Kamp-Lintfort : Auf Wanderschaft durch das dunkle Kamp-Lintfort

80 Frauen und Männer starteten bei der ersten Nachtwanderung, einer Ersatzveranstaltung für die frühere Walking-Night.

Die Walking-Night in Kamp-Lintfort galt als schönste der acht Walking-Veranstaltungen des Leichatathletikverbandes Nordrhein, besonders weil sie nachts bei Fackellicht durch ruhige Parks und vorbei an markanten Gebäuden lief. Doch die letzte fand 2017 statt. „Es war sehr schade, dass die Walking-Night 2018 ausgefallen ist“, sagte am Samstagabend Kai Prondzinsky vom Fitnessclub „Fit & Fun“. „Wir haben unseren Mitgliedern versprochen, 2019 etwas zu machen, wenn die Walking-Night wieder ausfallen sollte.“ Weil es tatsächlich so kam, organisierte Prondzinsky, der Mitveranstalter der Walking-Night gewesen war, die erste Nachtwanderung. Die Premiere nahm die Idee der Walking-Night auf, per Pedes Postkartenmotive der Stadt miteinander zu verbinden, wie das Stephanswäldchen und die Beamtensiedlung am Pappelsee, das Kloster Kamp mit dem barocken Terrassengarten und den Wandelweg entlang der Großen Goorley.

Gleichzeitig hatte die neue Nachtwanderung einen grundlegenden Unterschied zur Walking-Night. Sie war kein Wettbewerb der Schnellgeher, sondern ein Treffen von schnellen Wanderern. Am Samstagabend starteten vor dem Fitnessclub nahe dem Verkehrspavillon 80 Personen, anders als bei der Walking-Night vor allem aus Kamp-Lintfort und nicht aus anderen Kommunen. Im ersten und im letzten Drittel verlief der Kurs wie bei der Walking-Night über zehn Kilometer. Im mittleren Drittel wich er ab, ging vom Pappelsee nicht über die Ferdinanden- und Mittelstraße zum Kloster Kamp, sondern über die Gestfeld- und Feldstraße sowie parallel zum Eyllschen Kendel.
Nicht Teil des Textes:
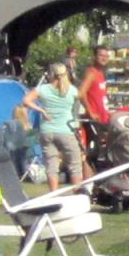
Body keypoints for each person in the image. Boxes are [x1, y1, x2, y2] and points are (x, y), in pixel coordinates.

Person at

Der Wanderkurs war nicht, wie bei der Walking-Night, durch Fackeln und Leuchten markiert. Und weil die Wanderer in einer Gruppe unterwegs waren und nicht einzeln, entfielen die Streckenposten. „Die Wanderung ist eine tolle Gelegenheit, miteinander ins Gespräch zu kommen“, sagte Schirmherr René Schneider. Wie die anderen 80 Wanderer spendete er fünf Euro als Startgeld, die der Tierherberge Kamp-Lintfort zufließen.